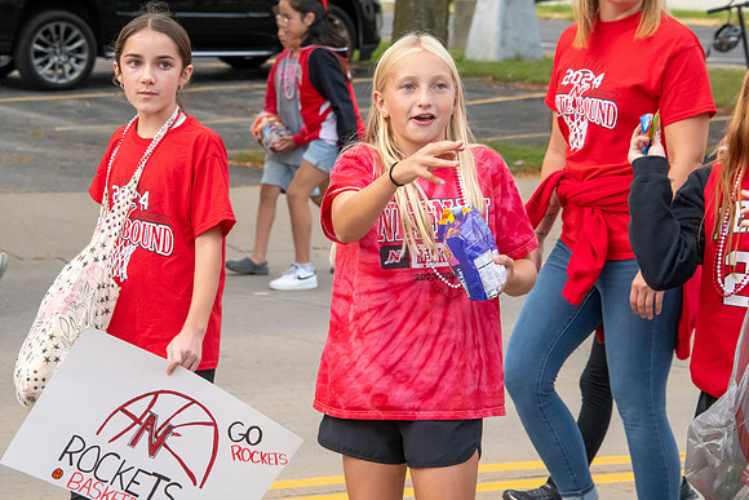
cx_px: 295
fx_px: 3153
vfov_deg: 9.1
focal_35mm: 152
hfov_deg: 13.5
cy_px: 197
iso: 3200
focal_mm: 125
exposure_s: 1/320
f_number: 11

..............................

PROBLEM TO SOLVE
Return each line above exactly; any pictures are to be skipped.

ANSWER
cx_px: 295
fx_px: 3153
vfov_deg: 9.1
focal_35mm: 152
hfov_deg: 13.5
cy_px: 197
iso: 3200
focal_mm: 125
exposure_s: 1/320
f_number: 11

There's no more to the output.